Israel is the only suspect in the 2004 death of Yasser Arafat, the chief Palestinian investigator in the case alleged Friday, a day after Swiss scientists said the Palestinian leader was probably poisoned by radioactive polonium.
The investigator, Tawfik Tirawi, said the probe would continue, but did not say what more the Palestinians could do to try to solve the mystery.
He did not present evidence of Israeli involvement, arguing only that Israel had the means and motive to do so. Israel has repeatedly denied it was behind Arafat’s death, and did so again Friday, in light of the new allegations.
Arafat’s widow, Suha, has called on the Palestinians to seek an international investigation or legal action, but Tirawi said such a decision is up to the Palestinian leadership. Arafat’s successor, President Mahmoud Abbas, has so far not commented on the substance of the Swiss team’s findings.
Arafat’s grave was opened earlier this year, enabling Swiss, Russian and French scientists to take samples of remains and burial soil for separate investigations.
At Friday’s news conference, Palestinian investigators summarized the findings of the Russian experts, whom Abbas had asked for a separate probe.
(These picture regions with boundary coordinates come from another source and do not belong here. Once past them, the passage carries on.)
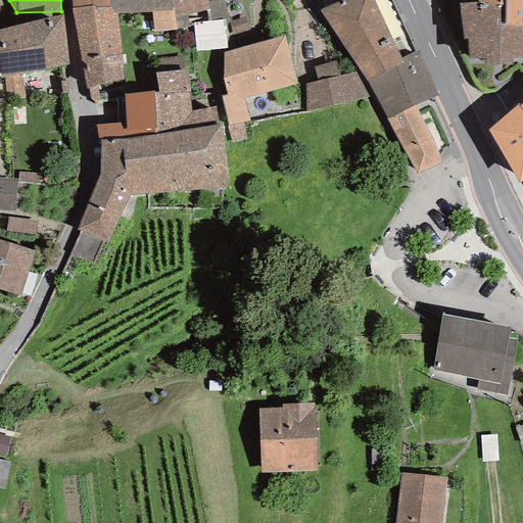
[(108,0),(109,7),(116,14),(151,12),(154,32),(177,30),(174,7),(171,8),(170,0),(108,0)]
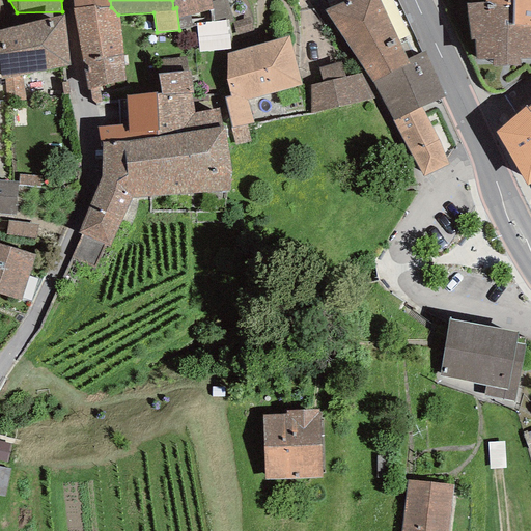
[(172,0),(173,8),(176,7),(179,30),(196,26),(196,24),(211,22),(208,10),(213,9),(211,0),(172,0)]
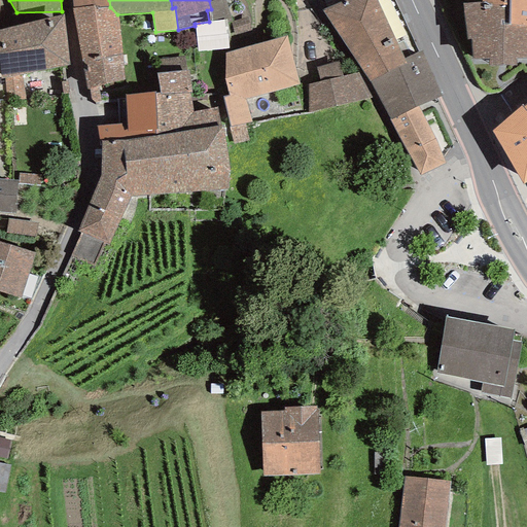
[(376,0),(344,0),(322,10),(369,81),(406,64),(403,59),(376,0)]
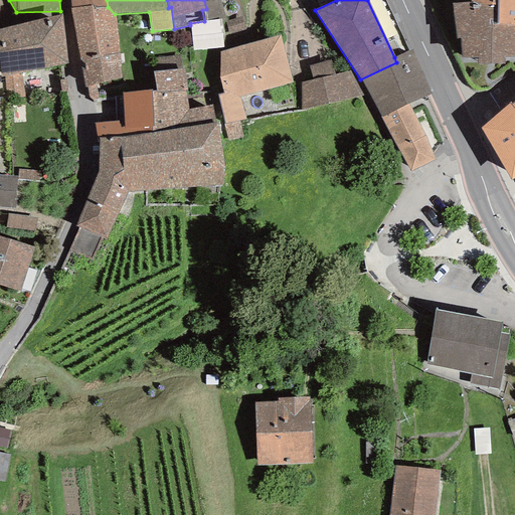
[(471,1),(452,4),(456,38),(461,39),(461,57),(477,58),(478,64),(504,64),(505,57),(514,56),(514,0),(497,0),(497,5),(481,5),(471,1)]
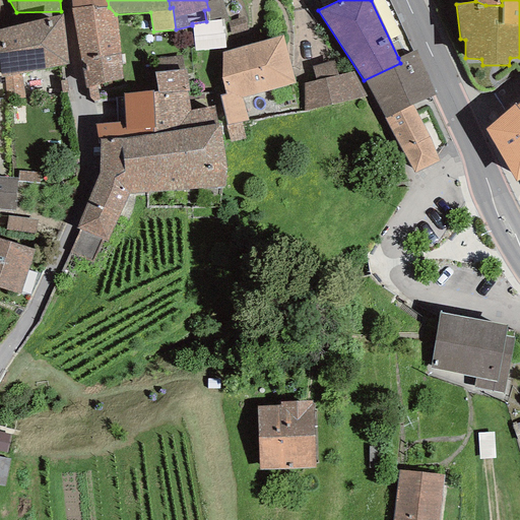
[(120,55),(116,14),(109,7),(92,8),(92,5),(71,7),(81,64),(120,55)]
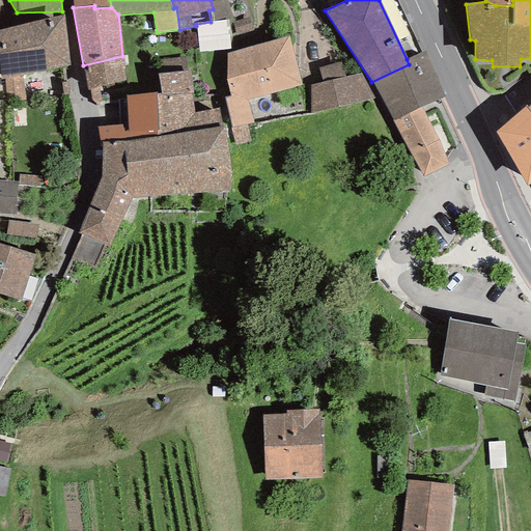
[(70,65),(64,15),(0,30),(0,70),(1,80),(5,79),(22,75),(70,65)]
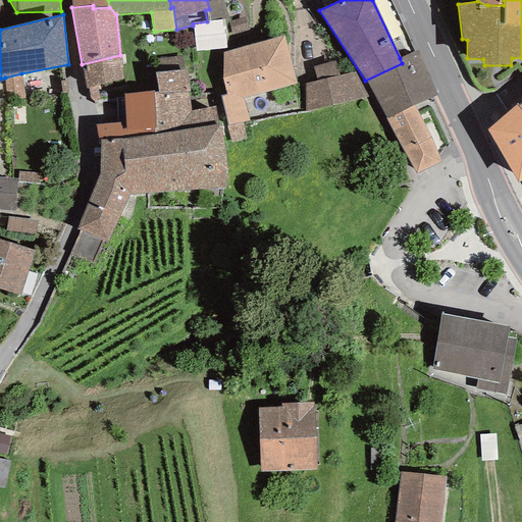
[(249,31),(245,16),(228,20),(232,35),(249,31)]
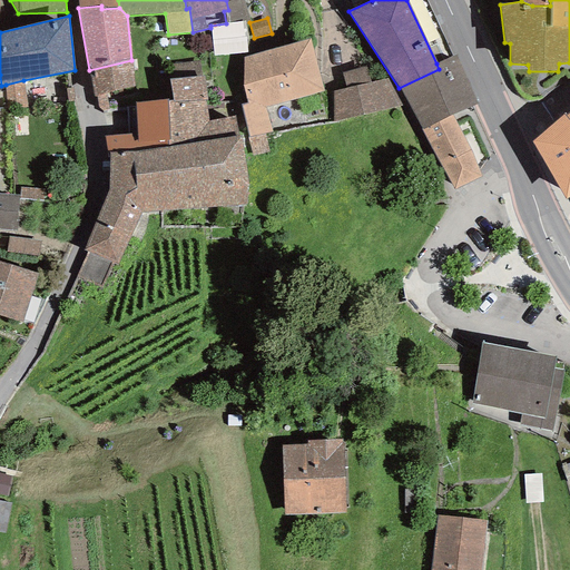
[(247,52),(244,21),(226,23),(210,26),(210,28),(214,56),(247,52)]
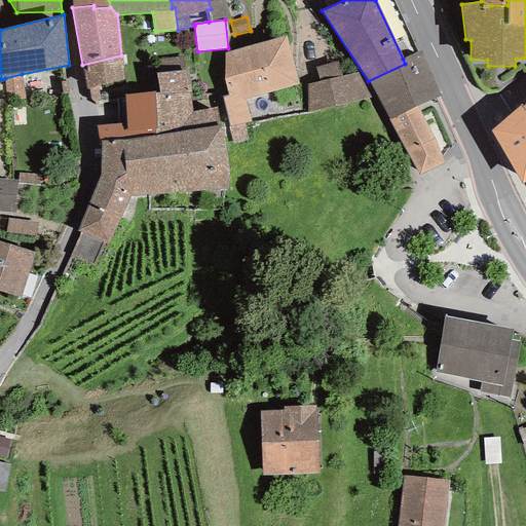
[(222,97),(230,126),(251,121),(245,99),(299,84),(287,36),(224,53),(224,79),(228,96),(222,97)]
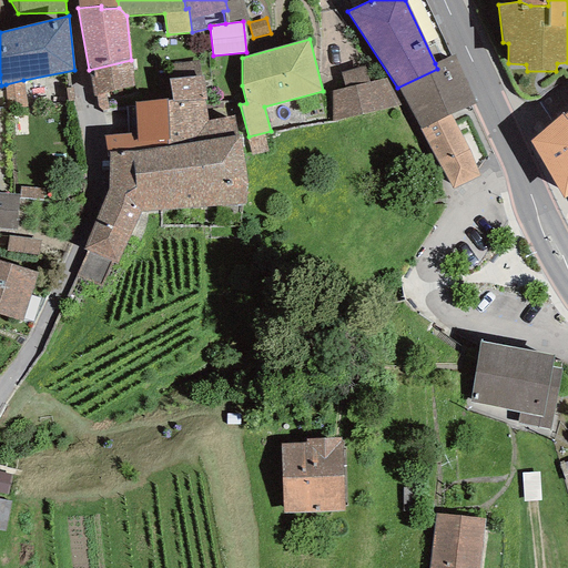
[(450,115),(476,103),(454,54),(435,63),(437,69),(397,88),(419,129),(450,115)]
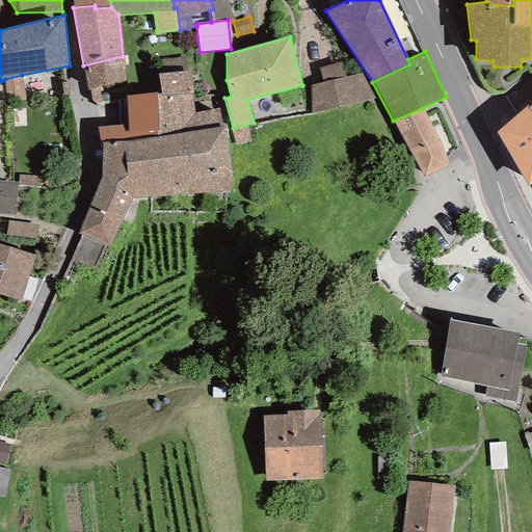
[(83,65),(87,90),(89,89),(91,100),(97,103),(127,98),(126,96),(126,80),(123,56),(83,65)]
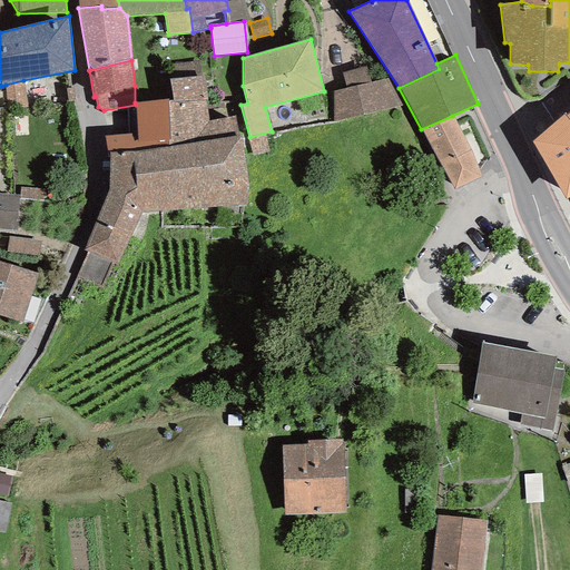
[(200,76),(199,61),(170,65),(173,79),(200,76)]
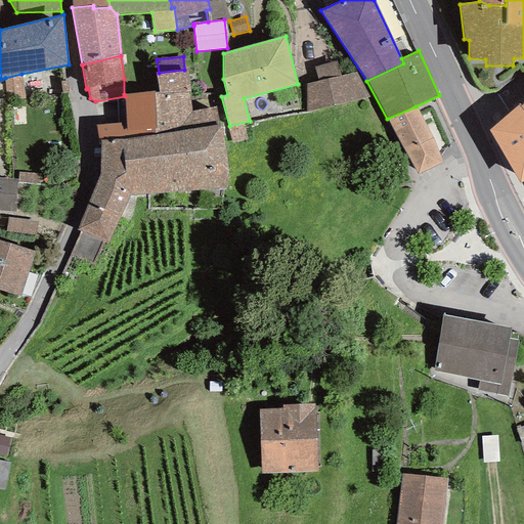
[(337,61),(314,68),(318,82),(340,76),(337,61)]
Dr. Abdullah Bashir, the medical expert on the Palestinian team, said the Russian scientists did not find sufficient evidence to determine that “polonium-210 caused the radiation that led to the death.” He did not elaborate.
However, both teams determined that Arafat did not die of disease or old age, “but rather, by poisonous material,” Bashir said, adding that “this supports our theory.”
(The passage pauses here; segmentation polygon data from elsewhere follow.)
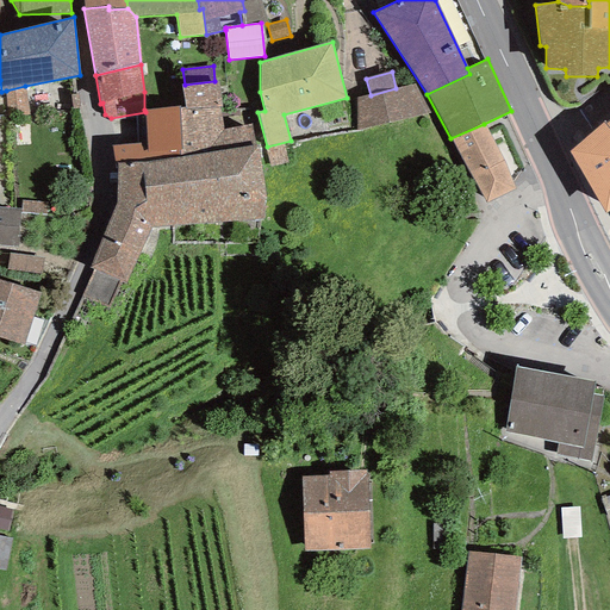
[(185,85),(181,85),(186,109),(179,110),(181,157),(191,156),(255,145),(251,124),(223,130),(219,107),(222,107),(218,81),(215,81),(185,85)]
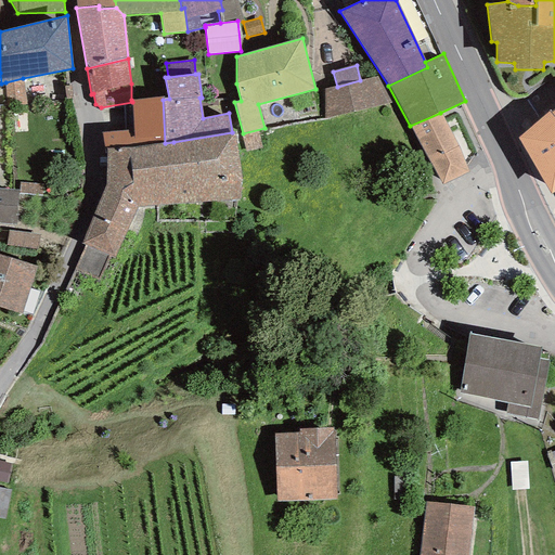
[(323,89),(324,119),(392,102),(377,76),(360,80),(337,87),(323,89)]
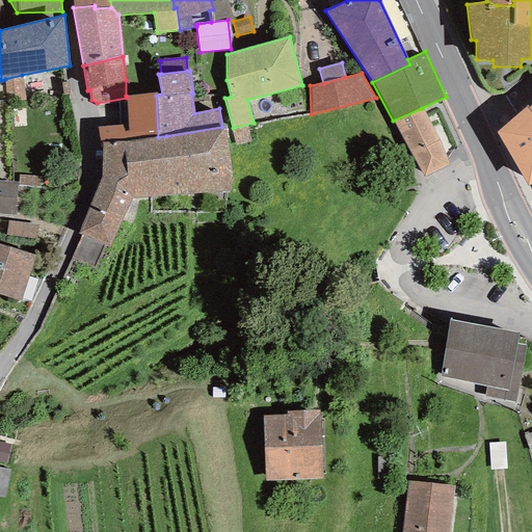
[(7,102),(25,101),(22,75),(5,79),(7,102)]
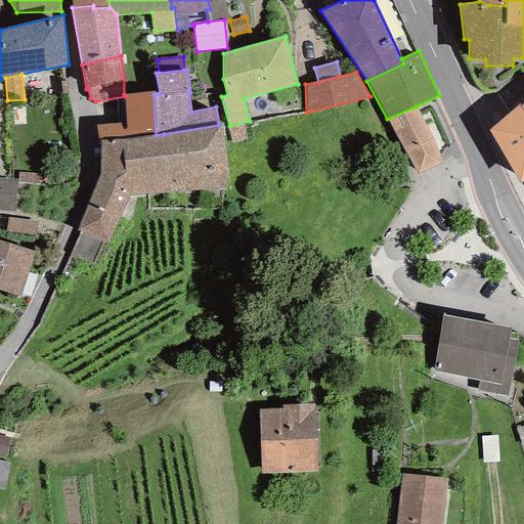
[(154,94),(154,91),(124,94),(125,96),(125,122),(96,126),(99,140),(156,135),(154,94)]
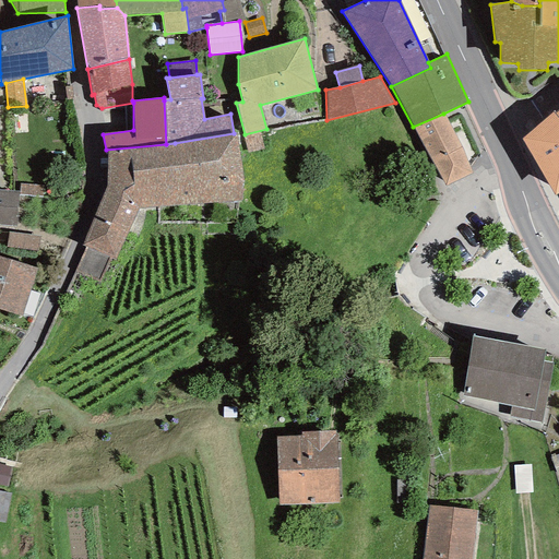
[(522,139),(555,195),(558,191),(558,111),(556,115),(552,113),(522,139)]
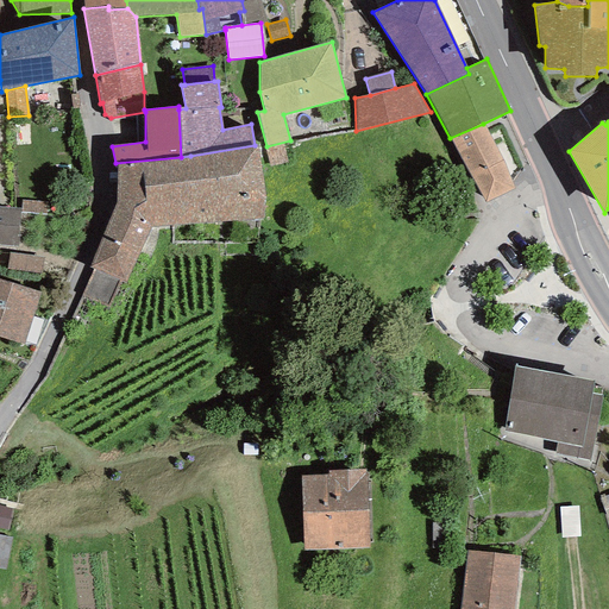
[(450,138),(485,202),(514,189),(483,124),(450,138)]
The Russians were also looking at the possibility of other poisons, Bashir said, adding that more study was required.
Tirawi, meanwhile, was evasive when asked repeatedly whether he believed Arafat was killed by polonium.
“It is not important that I say here that he was killed by polonium,” he said. “But I say, with all the details available about Yasser Arafat’s death, that he was killed, and that Israel killed him.”